From these four regions, we selected a final set of 50 tiles from over 150 Landsat tiles for best representing an overall snow climate. This selection is affected by a great variation in number of qualified Landsat tiles for each regions. In regions where snows occur frequently (i.e. Rocky Mountain, Sierra Nevada, and Minneapolis), there were small variations in Landsat tiles during each snow seasons, especially during snow melt periods when there were less clouds. On the contrary, in the Seattle region, there were many fewer Landsat tiles which were not contaminated by clouds but also contained significant snow boundaries.

Validation results

We compared the performance of the cloud-free with Landsat using two categorical validation indices, Probability of Detection (POD) and False Alarm Ratio (FAR).

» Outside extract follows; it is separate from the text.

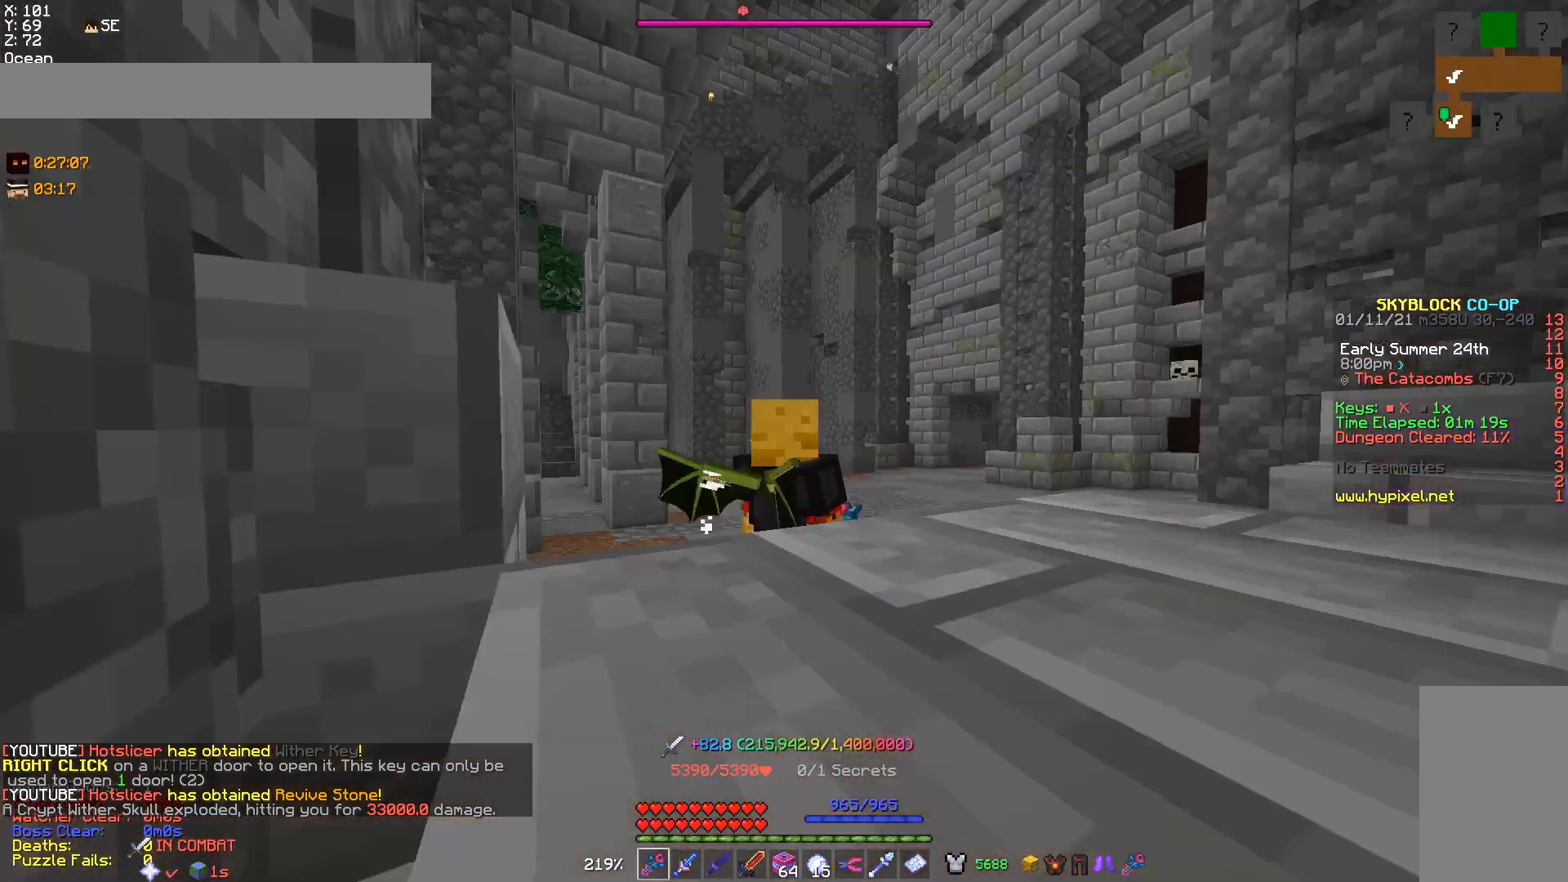
Gameplay with keyboard and mouse; each line is a JSON object with the keys and mouse buttons held at the frame after it. "events" lists presses ("down") and releases ("up") of "a", "d", "s", "w", "mouse_left" and "mouse_right" between this image and that frame as [ms after this image, input, new state], when the widget could be followed in between. "mouse_left", "mouse_right" = the "left", "right" buttons of the "mouse" list. No other keys are recorded. Fast repeated clicks can show as one long hold. Mouse movement is not recorded.
{"keys": [], "mouse": [], "events": []}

\begin{matrix} (10) & P O D = \frac{H i t}{H i t + M i s s} \end{matrix}

\begin{matrix} (11) & F A R = \frac{F a l s e}{H i t + F a l s e} \end{matrix}

Over the validation scenarios, POD ranged from 0.860 to 1.000 with an average of 0.955. Modest results of POD with a mean of 0.888 came from the Seattle region since this area has a complex topography and dense forests which hindered the original MODIS-SCA product snow detection. Meanwhile, regions in high elevations or frequent snow areas showed high POD. Since the VI algorithm retrieved ground states of cloud hindered pixels, it is also important to validate the FAR of the cloud-free dataset. Across 50 validation scenes, the dataset yielded a reasonable average FAR of 0.179 with the highest FAR of 0.28 for 2 days, March 28, 2004 and March 29, 2016, in the Seattle region. The dataset modest performance in the Seattle region is justified by the rapid-varied topography and dense needle leaf forests in this region. These characteristics impose difficulties in mapping snow for this region from satellites^5,9,26,38.

In Table 2, we also computed the percentage of cloud in the combined MODIS images from Terra and Aqua for each region to demonstrate the effect of the VI algorithm. In general, since we only selected Landsat images with no or low cloud percentage, the corresponding merged MODIS images are likely to contain less cloud (Table 2). However, days when cloud cover polluted the merged MODIS images heavily (e.g., January 30 and December 15, 2008 in Minneapolis or March 21, 2003 in Sierra Nevada), the VI algorithm effectively recovered snow boundaries to correlate well with the Landsat snow-cover maps. Figure 3 shows an example of snow boundary recovered from cloud cover using VI to match with the Landsat image.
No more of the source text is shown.